My big son recently had to do a standardized test involving writing a fictional story (among other things). The start-off picture was of a shadow of a man or something. He made it into a Valentine's day story, which also involved a mysterious living shadow, and proudly told me that the very last word of the story was "love". I was happy he finished the story, because last year (or 2 years ago?) he took the same test, started a rambling story, got only half-way in the time allowed, and got a very bad score for that part of the test!
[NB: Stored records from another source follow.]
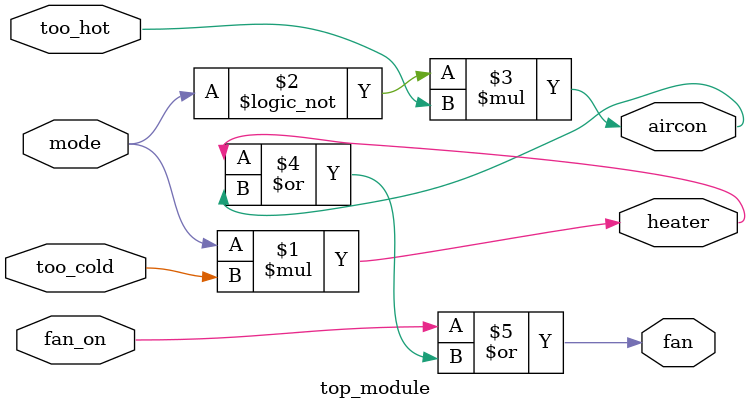
<source format=v>
module top_module (
    input too_cold,
    input too_hot,
    input mode,
    input fan_on,
    output heater,
    output aircon,
    output fan
); 

    assign heater = mode * too_cold;
    assign aircon = !mode * too_hot;
    assign fan = fan_on | (heater | aircon);
    
endmodule

</source>
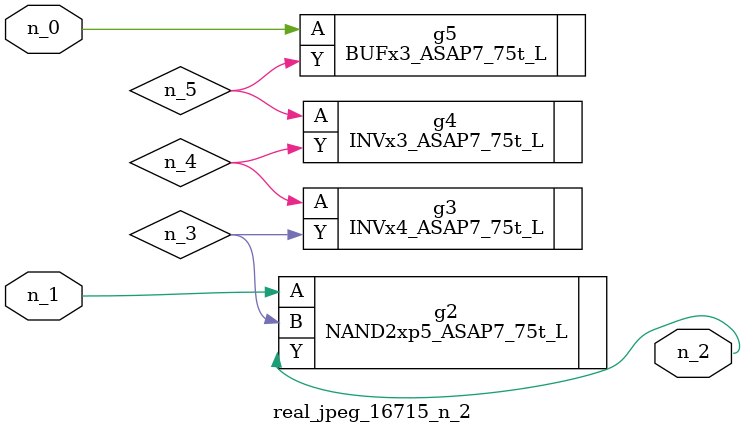
<source format=v>
module real_jpeg_16715_n_2 (n_1, n_0, n_2);

input n_1;
input n_0;

output n_2;

wire n_5;
wire n_4;
wire n_3;

BUFx3_ASAP7_75t_L g5 ( 
.A(n_0),
.Y(n_5)
);

NAND2xp5_ASAP7_75t_L g2 ( 
.A(n_1),
.B(n_3),
.Y(n_2)
);

INVx4_ASAP7_75t_L g3 ( 
.A(n_4),
.Y(n_3)
);

INVx3_ASAP7_75t_L g4 ( 
.A(n_5),
.Y(n_4)
);


endmodule
</source>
This time I told him, "Just try to make it a *normal* story, and FINISH IT IN TIME!!" It sounds like it was maybe pretty good this time. He seems to have romance on his mind a lot lately.


Report from no. 2 kidland...


I was driving my younger son back from his karate class last night, with a Japanese friend from his class (3rd grade in Japanese elem. school). They went into Seiko-mart to get some snacks, and were talking about something. When they got in the car again, the friend, "Ryota" (who claims to be receiving about 5 Valentine's chocos from girls in their class!), said,


Ryota - "Nee, kitto... Mika ni 'suki' tte yuttara, Mika mo Jiji no koto suki ni naru to omou yo." (I'm pretty sure if you tell Mika you like her, she will start to like you, too.)

Jiji - "Sou? Doushite?" (Do you think so? Why?)

Ryota - "Datte, ningen tte souiu mon da." (It's human nature.)

Jiji - "So na no." (Oh.)


It just sounded really cute... does this mean he likes Mika now? Before, he liked Emi and Natsuki (names have been changed!)... All of them are small, cute girls, and Jiji is the second tallest in his class.


For about 2 years he was the tallest kid in his class, but on the last measuring day (in Jan.), he came home and said a girl classmate called Kokoro (=heart) had edged just taller than him, and he is now the second tallest! Everyone was surprised. He was happy to not be the tallest, for a change. I told him he is now entering the stage where girls grow faster than boys, and a few more girls might pass him in the next couple of years. Three times a year, they are all measured to the millimeter, and they figure out the exact height order for the whole class. Then they frequently line up or stand in that exact order, for a multitude of reasons (standing on bleachers to sing, standing in line to walk somewhere, etc.). So every child who is anywhere near either the shortest end or the tallest end will be able to tell you, "I'm the 5th shortest in my class," or "I'm the 3rd tallest in my class."